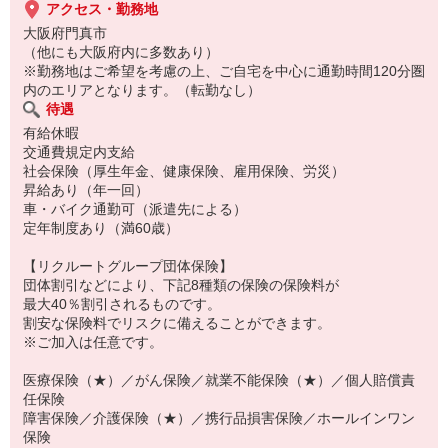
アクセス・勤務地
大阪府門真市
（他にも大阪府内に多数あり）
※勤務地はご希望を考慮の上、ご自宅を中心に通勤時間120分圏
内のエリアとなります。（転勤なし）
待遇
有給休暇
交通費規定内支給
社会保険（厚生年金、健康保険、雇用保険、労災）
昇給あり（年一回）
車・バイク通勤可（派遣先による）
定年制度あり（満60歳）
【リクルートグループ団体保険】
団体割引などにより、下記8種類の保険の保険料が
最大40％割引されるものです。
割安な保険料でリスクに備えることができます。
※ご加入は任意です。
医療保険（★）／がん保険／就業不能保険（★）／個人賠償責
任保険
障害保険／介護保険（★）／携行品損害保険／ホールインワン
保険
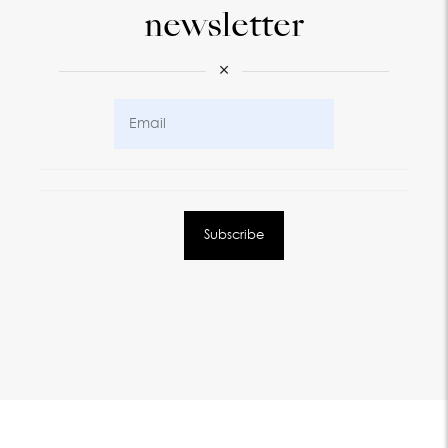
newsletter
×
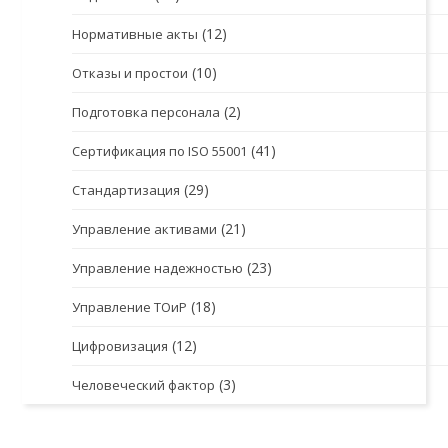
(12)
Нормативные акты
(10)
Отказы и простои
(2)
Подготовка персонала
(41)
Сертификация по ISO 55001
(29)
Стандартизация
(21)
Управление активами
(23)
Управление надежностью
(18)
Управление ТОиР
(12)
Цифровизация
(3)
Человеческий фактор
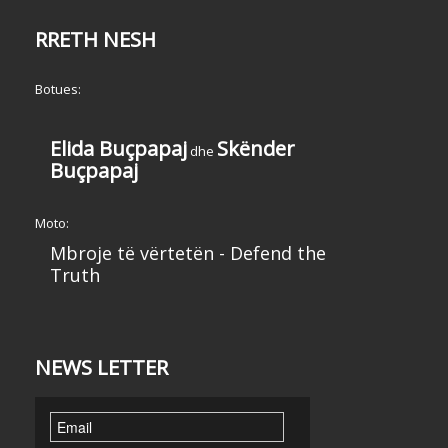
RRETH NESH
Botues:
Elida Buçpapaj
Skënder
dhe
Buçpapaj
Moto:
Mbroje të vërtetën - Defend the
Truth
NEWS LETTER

========================================================================

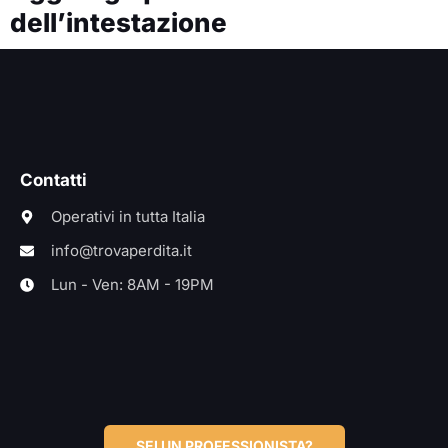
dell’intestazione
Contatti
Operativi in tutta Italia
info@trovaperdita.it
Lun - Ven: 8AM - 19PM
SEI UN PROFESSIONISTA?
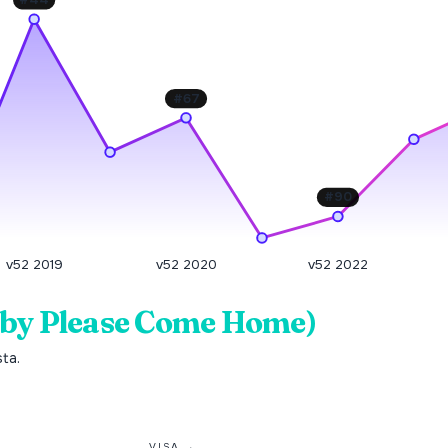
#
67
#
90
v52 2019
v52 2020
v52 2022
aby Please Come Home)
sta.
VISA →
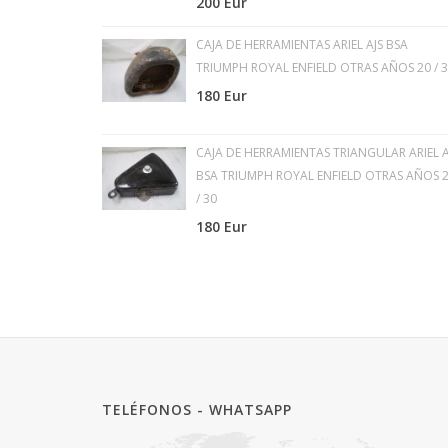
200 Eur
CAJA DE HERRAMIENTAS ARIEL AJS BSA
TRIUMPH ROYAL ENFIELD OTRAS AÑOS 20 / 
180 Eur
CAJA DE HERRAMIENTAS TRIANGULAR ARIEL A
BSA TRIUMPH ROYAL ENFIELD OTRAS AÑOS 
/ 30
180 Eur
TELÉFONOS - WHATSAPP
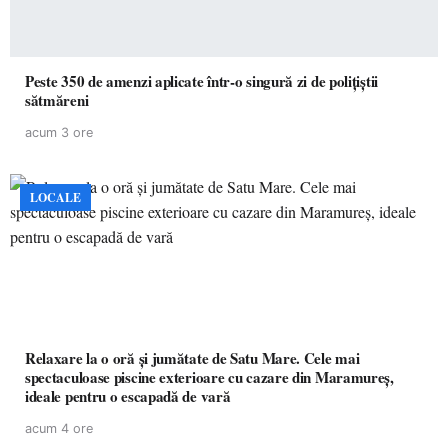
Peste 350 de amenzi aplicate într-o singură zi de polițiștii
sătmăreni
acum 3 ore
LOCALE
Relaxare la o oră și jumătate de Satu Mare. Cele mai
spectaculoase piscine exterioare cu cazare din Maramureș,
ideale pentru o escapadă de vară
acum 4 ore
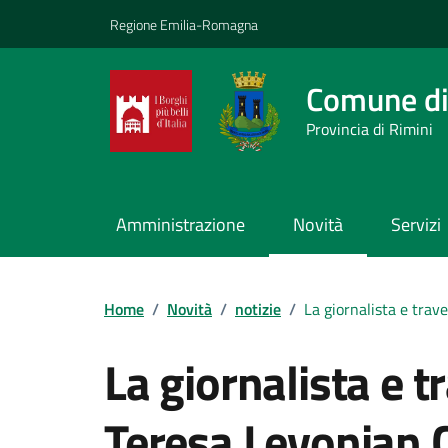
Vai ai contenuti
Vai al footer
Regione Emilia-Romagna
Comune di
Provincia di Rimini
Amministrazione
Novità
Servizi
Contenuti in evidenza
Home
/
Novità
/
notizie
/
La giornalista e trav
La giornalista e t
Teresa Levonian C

========================================================================

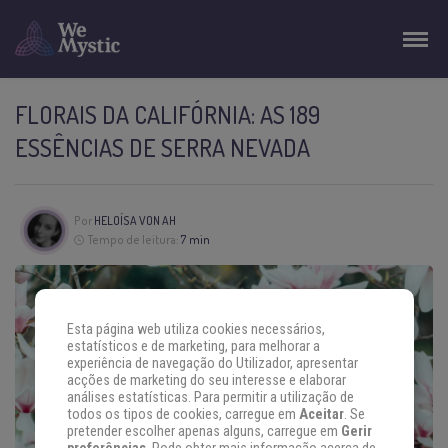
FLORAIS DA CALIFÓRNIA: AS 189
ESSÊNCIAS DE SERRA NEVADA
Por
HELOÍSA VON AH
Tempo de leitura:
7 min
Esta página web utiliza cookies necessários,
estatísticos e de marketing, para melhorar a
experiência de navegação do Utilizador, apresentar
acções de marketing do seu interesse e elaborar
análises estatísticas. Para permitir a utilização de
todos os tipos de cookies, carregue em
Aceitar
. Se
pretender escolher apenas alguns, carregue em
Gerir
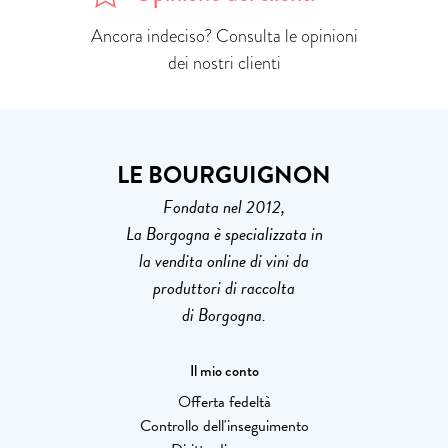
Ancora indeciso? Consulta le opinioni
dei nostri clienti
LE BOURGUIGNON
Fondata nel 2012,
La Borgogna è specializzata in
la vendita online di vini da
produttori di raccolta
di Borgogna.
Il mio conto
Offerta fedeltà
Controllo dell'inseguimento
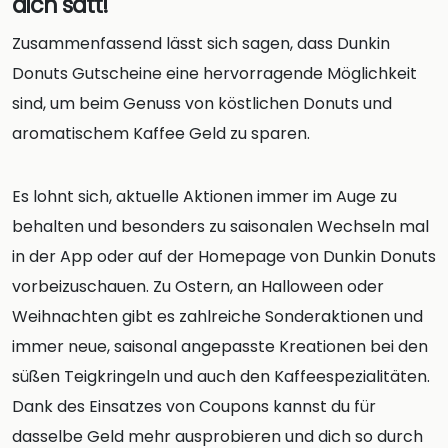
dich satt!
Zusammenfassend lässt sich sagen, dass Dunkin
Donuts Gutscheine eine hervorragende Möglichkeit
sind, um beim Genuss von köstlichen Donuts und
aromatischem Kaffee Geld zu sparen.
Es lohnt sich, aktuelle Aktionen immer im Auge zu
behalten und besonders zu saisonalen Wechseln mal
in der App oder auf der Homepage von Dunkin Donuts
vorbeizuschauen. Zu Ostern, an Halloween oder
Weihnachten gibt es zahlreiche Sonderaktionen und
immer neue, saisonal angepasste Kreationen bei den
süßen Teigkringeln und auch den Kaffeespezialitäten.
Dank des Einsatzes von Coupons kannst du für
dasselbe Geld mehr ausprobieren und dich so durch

========================================================================

Lines with the string "TRIUMPH": say how many appear in the entries above, giving the number alone.

2